İstanbul: 1935-1986 (51 yıl) Annesini de kaybettiği 1935 yılında başladığı İstanbul Üniversitesi, Edebiyat Fakültesi, Türk Dili ve Edebiyatı Bölümünü 1939 yılında bitiren Kaplan, daha sonra bu bölümün Yeni Türk Edebiyatı Anabilim Dalı’nda profesörlüğe kadar yükselir. 1939’dan ölüm tarihi olan 23 Ocak 1986 tarihine kadar tam 47 yıl birçok nesle hocalık ve kılavuzluk yapar. Başta edebiyat alanındaki bilimsel çalışmaları olmak üzere; deneme, şiir, eleştiri, hikâye, mektup, anı, çeviri gibi edebî türlerle de ilgilenen Kaplan bugün hâlâ fikirleri ve kitapları eskimeyen önemli/ender araştırmacı ve edebiyatçılarımızdandır.
Hocanın eserlerinden seçtiğimiz ve burada sizinle paylaşacağımız iktibaslara geçmeden önce onun hayatını hemen hemen her yönüyle derinden etkilediğini düşündüğümüz dinine bağlı bir Anadolu kadını olan annesi Fatma Hanım’a kısaca değinmek isteriz. “Onun namaz ve duaları sayesinde Kaplan Beylerin evi ile gökyüzü ve Tanrı arasında bir münasebet kurulur.” Yine Kaplan Bey’in ifadesiyle annesi, “hasta yattığı son yıllar hariç, ömrü boyunca sabah namazlarını ve bütün namazlarını zamanında kılmıştır.”Kaplan’ın çocukluğunda, Anadolu’nun birçok yerinde olduğu gibi, sabah namazından iki saat önce kalkılır ve bir daha yatılmazdı. Yeni günle ilgili hazırlıkların yapılması ve dolayısıyla işlerin yetişmesi için bu durum biraz da zorunluluktu:
“Henüz sabah ezanının okunmasına bir veya iki saat olan bir vakit. Yer yatağında uyanıyorum… Sofada hafif, tok bir ses. Bu sesi hemen tanırım. Bir teknede yoğrulan hamurun sesi. Annem sabah erkenden kalkmış, hamuru yoğurmuştur. Bu hamur öğleye kadar kabaracaktır. Sonra evin bir haftalık ekmeği pişecektir.”

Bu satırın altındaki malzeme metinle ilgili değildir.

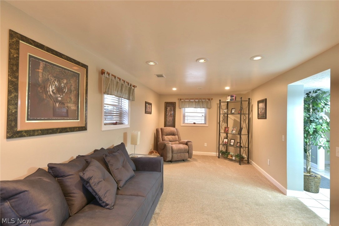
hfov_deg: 93.3
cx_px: 170
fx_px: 160
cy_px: 113
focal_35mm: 17
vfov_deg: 70.4
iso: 63
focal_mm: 17
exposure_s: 1
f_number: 5.6
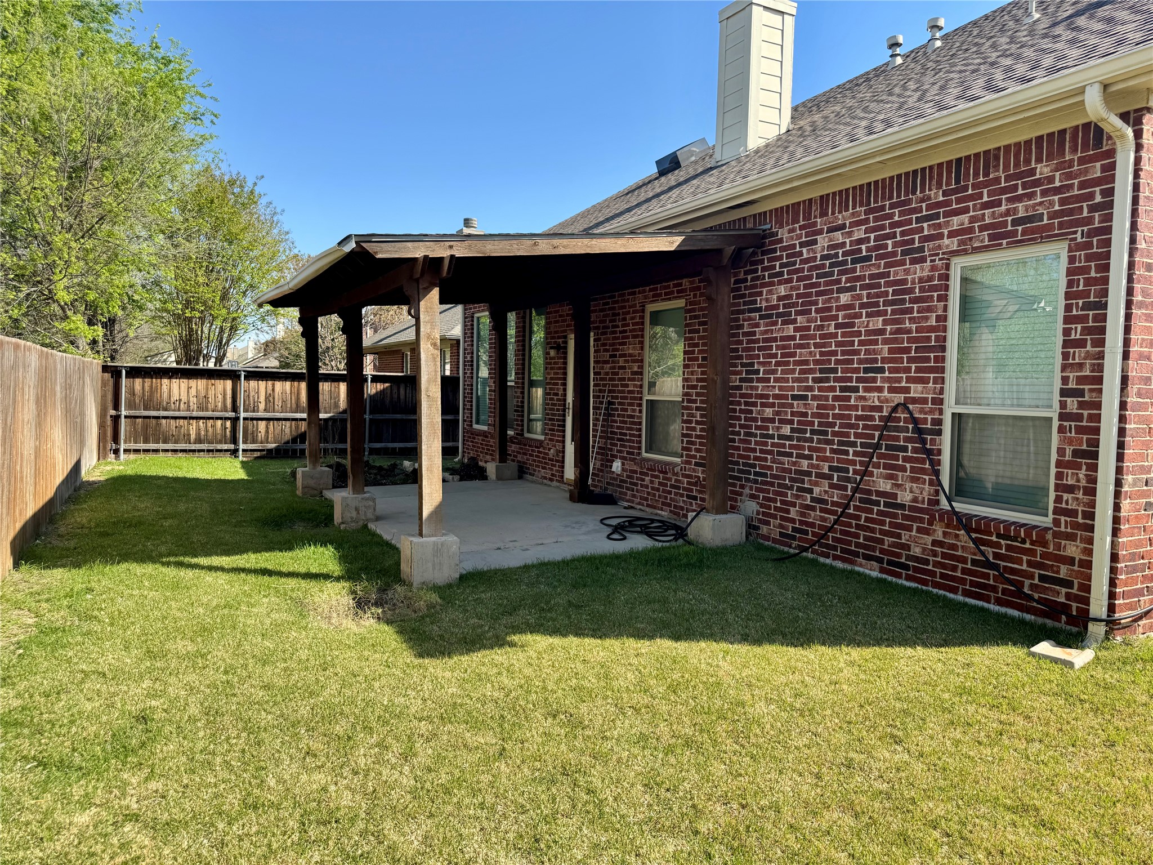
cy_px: 432
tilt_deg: -2.9
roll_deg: -1.4
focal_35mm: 24
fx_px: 799
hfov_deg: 71.6
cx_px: 576
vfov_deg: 56.8
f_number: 1.78
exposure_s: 1/2174
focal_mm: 6.76
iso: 80
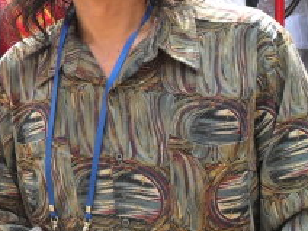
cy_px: 21
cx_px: -78
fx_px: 1014
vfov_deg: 12.9
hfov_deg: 16.4
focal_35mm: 114
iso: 100
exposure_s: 1/250
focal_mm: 6.2
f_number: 2.8
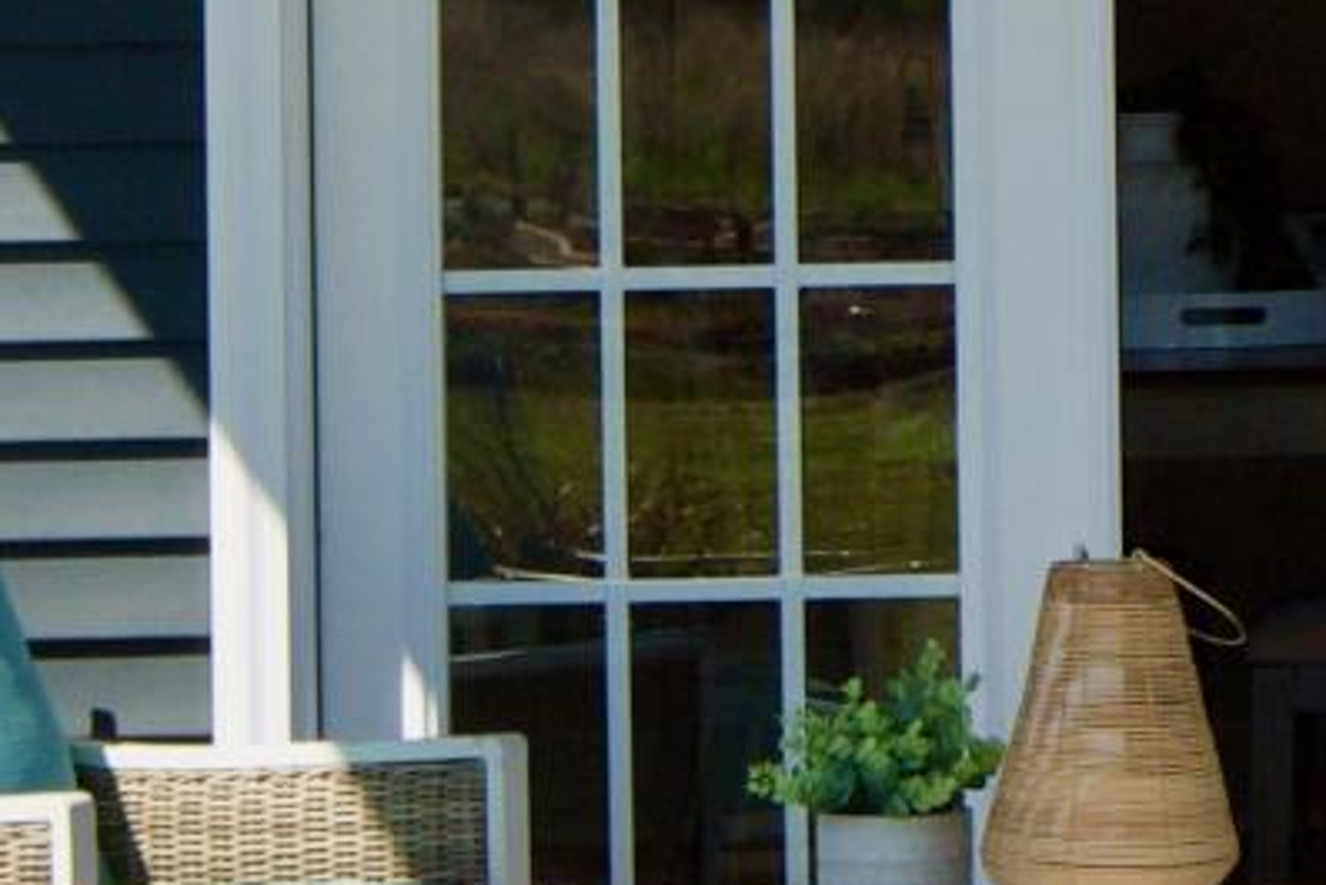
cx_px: 2171
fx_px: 10022
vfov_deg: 5.0
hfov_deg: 7.4
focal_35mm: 272
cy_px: -377
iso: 200
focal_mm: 24
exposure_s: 1/640
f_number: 8
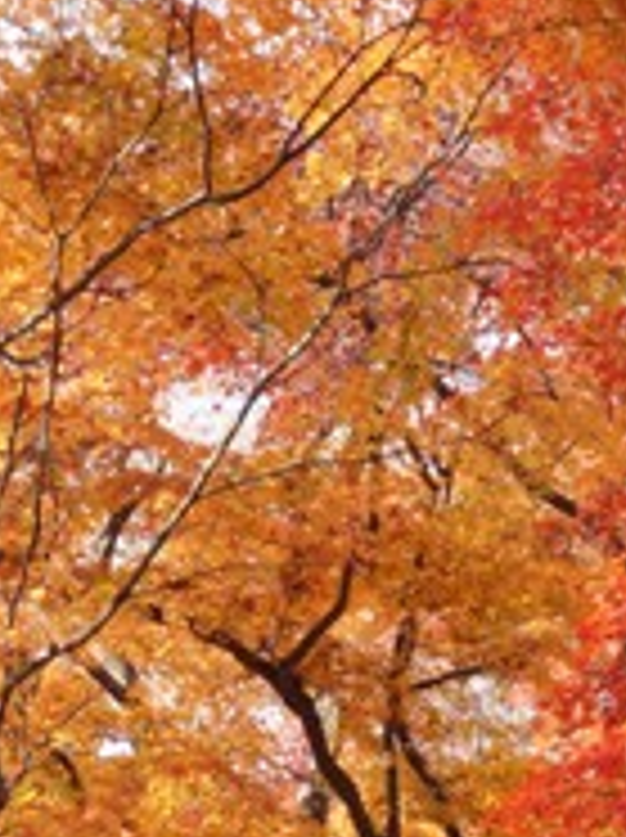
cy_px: 1026
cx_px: 554
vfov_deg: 10.5
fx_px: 4495
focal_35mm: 186
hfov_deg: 7.9
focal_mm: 30
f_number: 6.3
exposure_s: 1/160
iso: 320
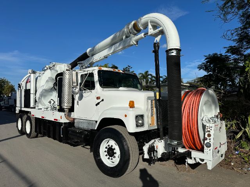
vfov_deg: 56.8
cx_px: 125
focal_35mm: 24
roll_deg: -0.1
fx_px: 173
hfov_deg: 71.6
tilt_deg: +3.0
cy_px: 94
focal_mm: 6.86
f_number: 1.78
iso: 80
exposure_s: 1/8929
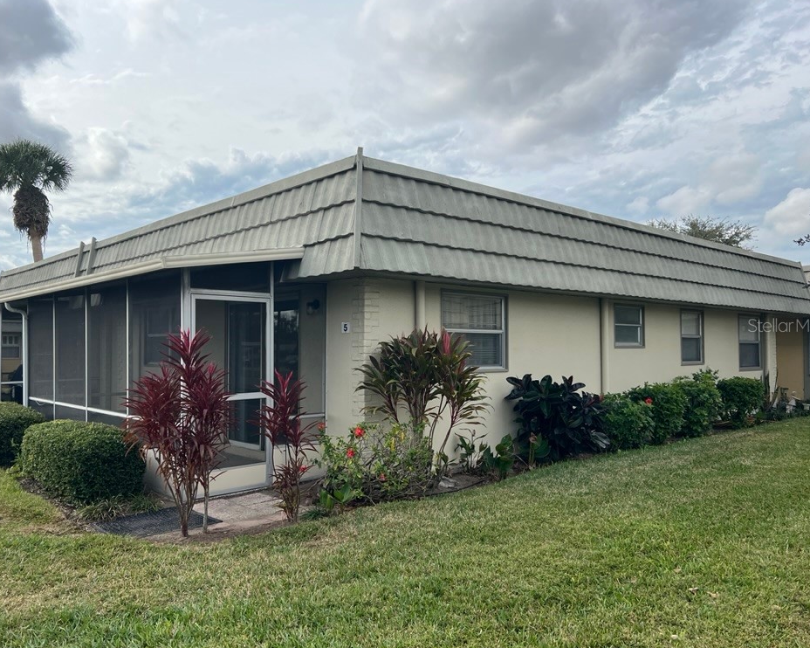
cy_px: 325
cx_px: 383
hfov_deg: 62.2
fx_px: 671
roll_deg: +0.4
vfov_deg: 51.5
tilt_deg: +1.2
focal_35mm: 28
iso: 50
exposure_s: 1/4115
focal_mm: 5.7
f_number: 1.5
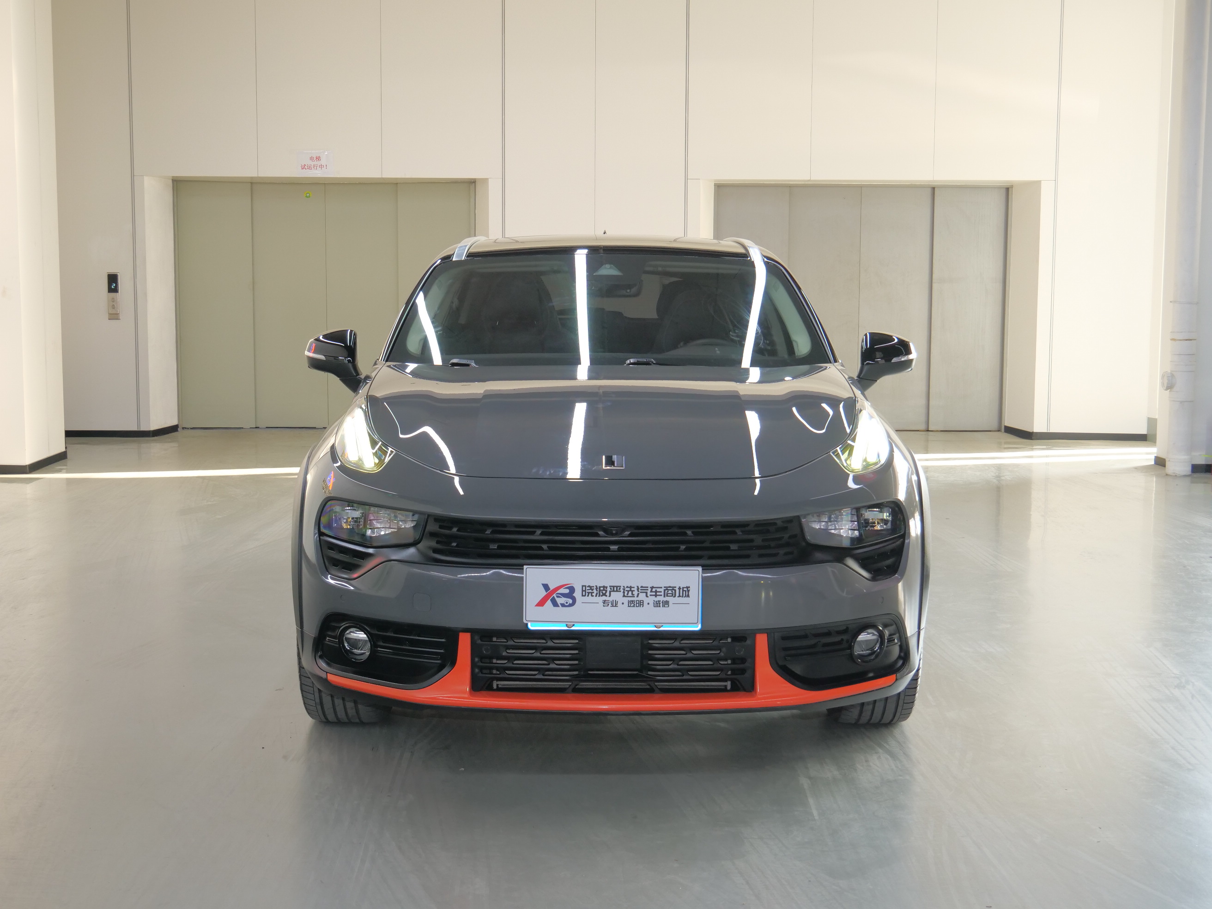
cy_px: 454
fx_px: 1611
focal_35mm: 46
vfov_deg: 31.5
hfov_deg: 41.2
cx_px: 606
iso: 800
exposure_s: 1/20
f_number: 4.3
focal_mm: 23
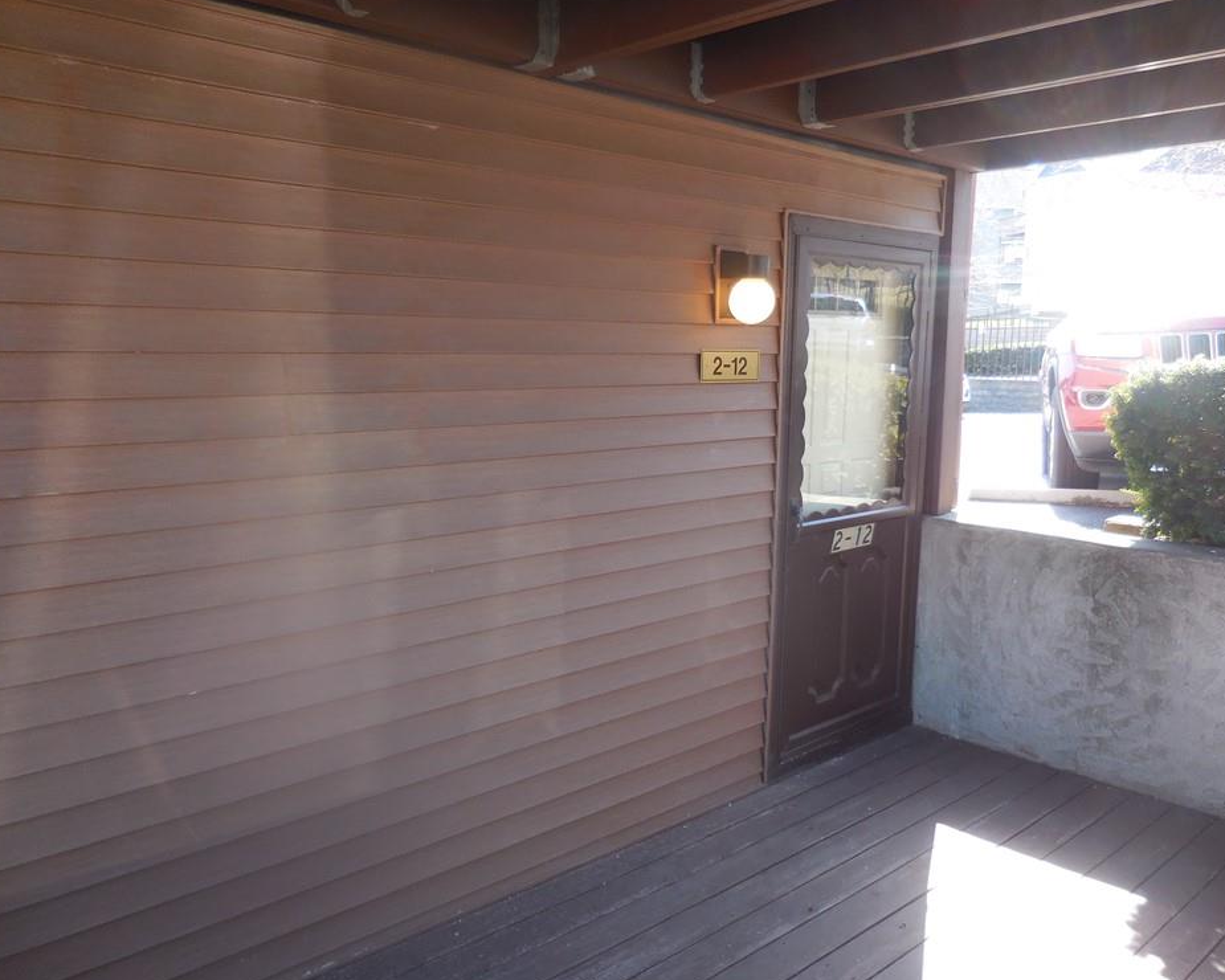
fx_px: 979
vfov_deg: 53.2
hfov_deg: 64.1
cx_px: 620
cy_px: 499
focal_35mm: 27
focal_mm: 4.5
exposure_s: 1/80
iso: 125
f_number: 3.3
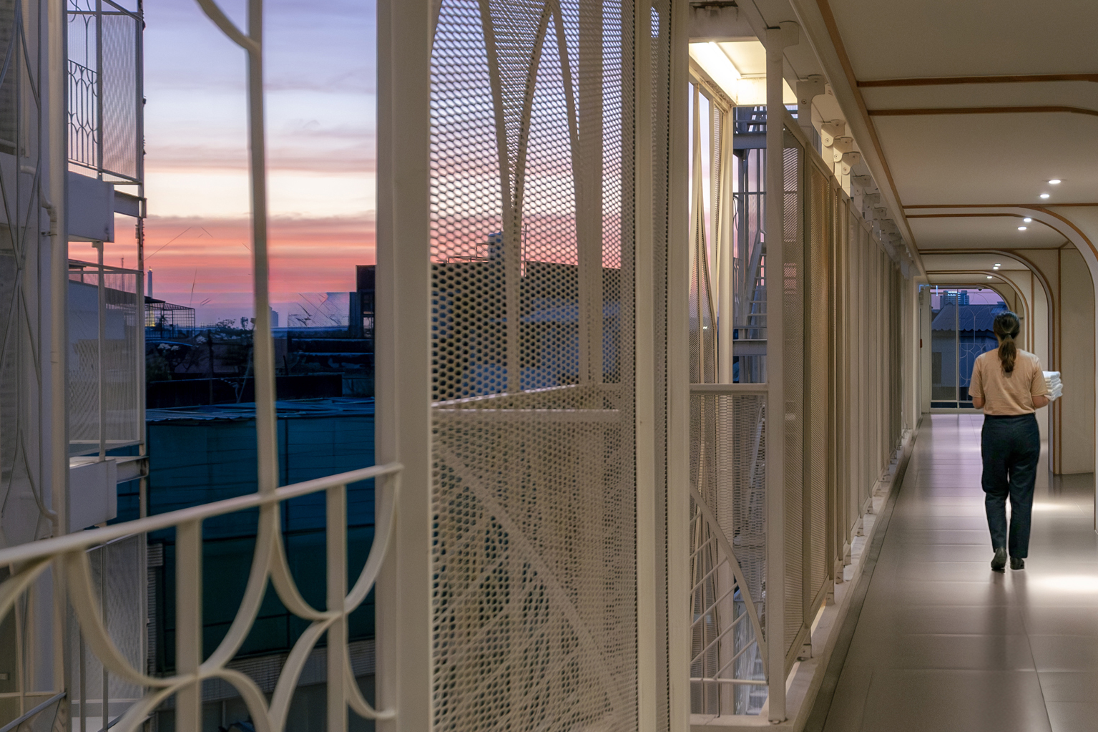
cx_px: 795
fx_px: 1311
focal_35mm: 43
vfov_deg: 31.2
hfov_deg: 44.2
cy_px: 400
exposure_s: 1/75
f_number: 4.5
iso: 3200
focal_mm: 14.5
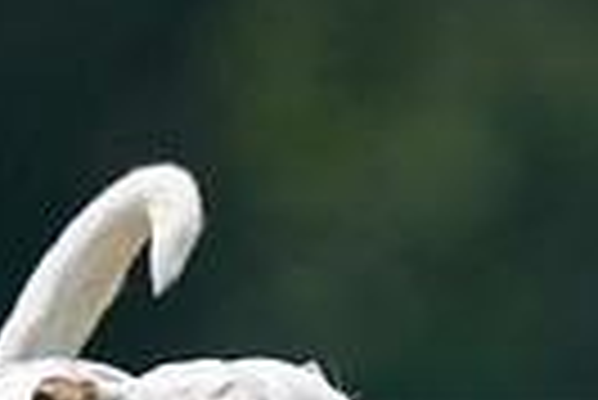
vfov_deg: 0.5
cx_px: 49
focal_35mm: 2608
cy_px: 640
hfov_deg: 0.8
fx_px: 43369
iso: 1250
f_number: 6.3
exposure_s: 1/4000
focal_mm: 600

Fatma Hanım, evinde yetişkin erkek olmadığından hem evin içindeki hem dışındaki bütün işleri tek başına görür. Sadece yiyecek hazırlamak yetmez, yaşadığı coğrafyanın ağır kış şartlarına da önceden tedbir almak zorundadır. Bunun için sırtıyla evine “şabla” (kırlarda biten sökülmesi bir hayli güç bir tür kök) taşır. Bu çilekeş Anadolu kadınının küçük Mehmet’in hayal dünyasındaki bu konuyla ilgili izleri şöyledir:
“Söğüt dallarını bacaklarımızın arasına alarak at gibi koşturur, kişneyerek çok uzaklara giderdik. Akşam vakitleri, söğütten atımla, kasabanın sonundaki çeşme başına giderek, orada, kırdan başka kadınlarla beraber, sırtı şab- la yüklü gelen annemi beklerdim. Kızıl toz bulutları içinden sırtı şabla yüklü anneler gelir, çocuklarına, rengi çok güzel, fakat içi küçük diken tozları ile dolu ‘kuş burnu’ getirirlerdi. Bunun çok ince kuş derisi gibi bir kabuğu vardı. Yemek için onu dişler, hemen tükürürdük. Bizi sevindiren annelerimizin sıcak elleriydi. Dönüşte onların önünde yine atlarımızı koşturarak, toz duman içinde, muzaffer, evimize dönerdik. Şabla kırlarda biten sökülmesi bir hayli güç bir nevi köktü. Ocak yakarken kullanılırdı. Üç dört şab ile bir çorba pişirmek mümkündü.”